Wo liegt Österreich im internationalen Vergleich und wie entwickelt sich der Markt für industriell hergestellte Mischfuttermittel in Österreich und international?
Bauernfeind: International gesehen ist Österreich kein „Big Player“. In der EU waren in den letzten Jahren eher rückläufige bis stagnierende Verkaufsmengen zu verzeichnen. Sie pendelten sich bei rund 150 Millionen Tonnen ein (EU 27 ohne Großbritannien). Nach Produktionsmengen liegen Deutschland, Spanien und Frankreich mit jeweils über 20 Millionen Tonnen Mischfutterproduktion an der Spitze. Die größten europäischen Einzelunternehmen befinden sich in den Niederlanden.
Aktuelle Schätzungen des europäischen Dachverbands FEFAC (The European Feed Manufacturers‘ Association) prognostizieren für die EU 27 einen Rückgang der Futtermittelproduktion von 5 Millionen Tonnen oder minus 3,5 Prozent im Jahr 2022 im Vergleich zu 2021. Der Schweinefutteranteil ist überproportional betroffen. Das vermehrte Auftreten der afrikanischen Schweinepest hat einen Teil zu der schwierigen Lage der schweinehaltenden Betriebe beigetragen. Stark gestiegene Kosten bei nur mäßiger Steigerung der erzielbaren Verkaufspreise sind ein weiterer Grund, auch in Österreich. Der weltweite Futtermittelmarkt ist 2021 im Vergleich zu 2020 um circa 1 Prozent gewachsen: von 1.176,8 auf 1.187,7 Millionen Tonnen. Den größten Zuwachs erzielte China mit 5 Prozent und ist daher wieder der weltweit größte Futtermittelproduzent.
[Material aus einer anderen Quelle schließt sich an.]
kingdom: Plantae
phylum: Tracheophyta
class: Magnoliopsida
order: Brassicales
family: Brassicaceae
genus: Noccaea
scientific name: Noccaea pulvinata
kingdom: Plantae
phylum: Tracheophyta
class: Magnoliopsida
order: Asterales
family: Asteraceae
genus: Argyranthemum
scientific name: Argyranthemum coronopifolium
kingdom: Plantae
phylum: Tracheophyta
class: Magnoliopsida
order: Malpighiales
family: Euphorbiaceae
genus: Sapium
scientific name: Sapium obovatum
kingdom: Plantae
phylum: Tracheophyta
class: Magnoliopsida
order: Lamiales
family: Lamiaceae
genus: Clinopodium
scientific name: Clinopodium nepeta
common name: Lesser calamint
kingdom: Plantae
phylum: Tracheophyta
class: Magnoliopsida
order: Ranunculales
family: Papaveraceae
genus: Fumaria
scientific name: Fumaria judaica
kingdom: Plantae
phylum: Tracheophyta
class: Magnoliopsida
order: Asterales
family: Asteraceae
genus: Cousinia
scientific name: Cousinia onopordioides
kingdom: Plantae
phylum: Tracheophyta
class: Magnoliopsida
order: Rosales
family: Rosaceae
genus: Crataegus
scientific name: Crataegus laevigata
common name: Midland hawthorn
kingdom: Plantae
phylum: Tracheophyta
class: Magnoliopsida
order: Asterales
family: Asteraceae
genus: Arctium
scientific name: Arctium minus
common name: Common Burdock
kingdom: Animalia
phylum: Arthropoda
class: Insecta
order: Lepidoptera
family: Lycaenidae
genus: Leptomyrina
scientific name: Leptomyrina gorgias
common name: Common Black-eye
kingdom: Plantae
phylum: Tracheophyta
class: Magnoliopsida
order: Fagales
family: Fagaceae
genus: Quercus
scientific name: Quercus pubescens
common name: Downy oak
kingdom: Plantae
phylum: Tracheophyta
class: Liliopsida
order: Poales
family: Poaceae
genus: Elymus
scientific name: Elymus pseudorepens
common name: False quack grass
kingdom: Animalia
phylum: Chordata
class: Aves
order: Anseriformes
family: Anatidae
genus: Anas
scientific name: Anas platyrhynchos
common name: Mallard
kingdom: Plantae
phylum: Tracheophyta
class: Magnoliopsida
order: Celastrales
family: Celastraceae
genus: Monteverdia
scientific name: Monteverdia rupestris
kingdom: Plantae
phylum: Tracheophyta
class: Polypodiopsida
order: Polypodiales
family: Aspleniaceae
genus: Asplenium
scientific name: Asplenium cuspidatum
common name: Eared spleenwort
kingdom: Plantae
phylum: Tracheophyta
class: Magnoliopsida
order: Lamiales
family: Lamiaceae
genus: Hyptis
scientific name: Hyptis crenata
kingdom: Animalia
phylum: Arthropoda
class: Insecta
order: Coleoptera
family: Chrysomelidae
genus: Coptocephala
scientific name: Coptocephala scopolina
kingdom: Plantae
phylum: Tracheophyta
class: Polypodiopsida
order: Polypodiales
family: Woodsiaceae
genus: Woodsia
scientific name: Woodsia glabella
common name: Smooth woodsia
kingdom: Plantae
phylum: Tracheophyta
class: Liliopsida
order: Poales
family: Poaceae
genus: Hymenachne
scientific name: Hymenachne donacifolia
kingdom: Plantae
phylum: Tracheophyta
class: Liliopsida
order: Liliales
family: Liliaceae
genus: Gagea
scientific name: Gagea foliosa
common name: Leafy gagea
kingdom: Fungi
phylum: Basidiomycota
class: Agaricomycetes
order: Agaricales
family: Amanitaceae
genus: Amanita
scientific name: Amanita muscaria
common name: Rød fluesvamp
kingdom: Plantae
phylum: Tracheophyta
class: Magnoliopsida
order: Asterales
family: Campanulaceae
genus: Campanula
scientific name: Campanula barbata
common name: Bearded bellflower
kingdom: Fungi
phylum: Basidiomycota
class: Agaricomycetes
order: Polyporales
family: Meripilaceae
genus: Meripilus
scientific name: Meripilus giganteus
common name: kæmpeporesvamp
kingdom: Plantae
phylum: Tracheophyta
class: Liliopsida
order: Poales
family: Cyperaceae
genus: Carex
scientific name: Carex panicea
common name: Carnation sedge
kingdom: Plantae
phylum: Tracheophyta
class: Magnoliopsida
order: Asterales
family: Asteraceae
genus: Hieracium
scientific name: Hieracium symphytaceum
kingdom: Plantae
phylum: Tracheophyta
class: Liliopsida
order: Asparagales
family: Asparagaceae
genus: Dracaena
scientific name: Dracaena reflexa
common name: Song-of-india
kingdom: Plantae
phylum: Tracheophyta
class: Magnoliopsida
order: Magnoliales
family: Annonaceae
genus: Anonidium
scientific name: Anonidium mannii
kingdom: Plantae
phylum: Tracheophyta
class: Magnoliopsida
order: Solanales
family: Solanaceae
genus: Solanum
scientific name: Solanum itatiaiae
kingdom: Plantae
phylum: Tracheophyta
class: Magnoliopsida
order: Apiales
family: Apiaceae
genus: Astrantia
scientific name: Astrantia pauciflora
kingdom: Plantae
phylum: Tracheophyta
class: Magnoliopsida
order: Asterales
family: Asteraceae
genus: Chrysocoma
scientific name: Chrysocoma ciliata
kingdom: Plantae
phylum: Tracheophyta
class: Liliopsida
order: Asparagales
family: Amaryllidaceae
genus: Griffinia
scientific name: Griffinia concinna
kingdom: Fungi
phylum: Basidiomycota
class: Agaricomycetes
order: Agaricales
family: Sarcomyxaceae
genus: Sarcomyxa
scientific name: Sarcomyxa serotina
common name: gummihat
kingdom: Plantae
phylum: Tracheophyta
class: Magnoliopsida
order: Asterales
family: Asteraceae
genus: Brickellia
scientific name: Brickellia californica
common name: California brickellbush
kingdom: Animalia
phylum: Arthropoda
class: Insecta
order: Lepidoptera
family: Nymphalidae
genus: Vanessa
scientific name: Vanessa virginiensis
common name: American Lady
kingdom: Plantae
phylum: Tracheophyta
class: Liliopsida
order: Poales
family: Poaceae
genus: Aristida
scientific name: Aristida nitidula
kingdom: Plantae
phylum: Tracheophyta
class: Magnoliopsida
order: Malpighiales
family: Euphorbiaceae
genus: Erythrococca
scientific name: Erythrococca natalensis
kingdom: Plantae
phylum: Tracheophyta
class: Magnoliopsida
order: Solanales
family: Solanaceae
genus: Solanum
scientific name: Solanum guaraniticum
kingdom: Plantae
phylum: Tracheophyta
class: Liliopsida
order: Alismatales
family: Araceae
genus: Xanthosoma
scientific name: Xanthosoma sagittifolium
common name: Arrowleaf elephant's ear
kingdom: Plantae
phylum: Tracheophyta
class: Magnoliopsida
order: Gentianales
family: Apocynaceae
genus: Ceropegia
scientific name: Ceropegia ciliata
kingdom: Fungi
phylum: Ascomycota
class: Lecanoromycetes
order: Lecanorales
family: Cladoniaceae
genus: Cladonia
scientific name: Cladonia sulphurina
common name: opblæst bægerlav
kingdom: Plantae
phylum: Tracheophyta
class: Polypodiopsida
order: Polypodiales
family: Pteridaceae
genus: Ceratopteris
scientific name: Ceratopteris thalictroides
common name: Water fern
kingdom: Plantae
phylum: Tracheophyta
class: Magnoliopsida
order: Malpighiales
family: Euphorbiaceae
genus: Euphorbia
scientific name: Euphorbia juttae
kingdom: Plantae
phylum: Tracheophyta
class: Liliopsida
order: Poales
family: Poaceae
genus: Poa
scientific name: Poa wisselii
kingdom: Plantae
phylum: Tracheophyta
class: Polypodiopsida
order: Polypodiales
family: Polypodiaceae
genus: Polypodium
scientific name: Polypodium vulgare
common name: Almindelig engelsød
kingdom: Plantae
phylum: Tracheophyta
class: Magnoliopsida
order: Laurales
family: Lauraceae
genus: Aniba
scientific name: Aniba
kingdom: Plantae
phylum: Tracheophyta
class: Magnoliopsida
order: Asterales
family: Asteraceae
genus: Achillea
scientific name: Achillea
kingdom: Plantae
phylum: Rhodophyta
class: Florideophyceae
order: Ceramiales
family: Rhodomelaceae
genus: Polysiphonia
Wie schätzen Sie die zukünftige Entwicklung ein?
Bauernfeind: Bei der weiteren Entwicklung kommt eine Mischung aus verschiedenen Faktoren zum Tragen. Zunächst die aktuelle Krisensituation auf Grund des Kriegs in der Ukraine. Die Auswirkungen werden in der einen oder anderen Form alle betreffen, deshalb ist in Österreich zumindest vorübergehend mit einer stagnierenden oder leicht rückläufigen Entwicklung zu rechnen. Die hohen Rohstoff- und Energiepreise machen allen Mischfutterproduzenten zu schaffen. Als Folge der Krise sind die Kosten für Betriebsmittel in der Landwirtschaft stark gestiegen und die Futterkosten sind ein nicht vernachlässigbarer Teil davon. Deshalb versuchen die landwirtschaftlichen Betriebe so viel wie möglich einzusparen. Das ist vor allem beim Absatz von Rinderfutter zu spüren.
Abgesehen von den disruptiven Ereignissen der letzten Jahre sehen wir in der Landwirtschaft steigende Anforderungen in rechtlicher und gesellschaftlicher Hinsicht. Die gesetzlichen Anpassungen der letzten Jahre bringen eine geringe Planungssicherheit für Investitionen, wie das Beispiel der Schweinemast zeigt. Vor allem in diesem Bereich geben viele wegen der aktuellen Lage auf. Dies führt in der Folge dann auch zum Mengenrückgang in der Mischfutterproduktion.
Und schließlich ist in der Landwirtschaft der Strukturwandel hin zu größeren Betrieben voll im Gange. Zusammenfassend pflichte ich voll und ganz der Einschätzung der FEFAC-Expertinnen und -Experten bei, dass die steigenden Betriebskosten, die wirtschaftliche Unsicherheit, die steigenden Kosten im Zusammenhang mit umwelt- und tierschutzpolitischen Maßnahmen sowie das Auftreten von Tierseuchen die Haupttreiber in der Futtermittelindustrie für die kommenden Jahre sein werden.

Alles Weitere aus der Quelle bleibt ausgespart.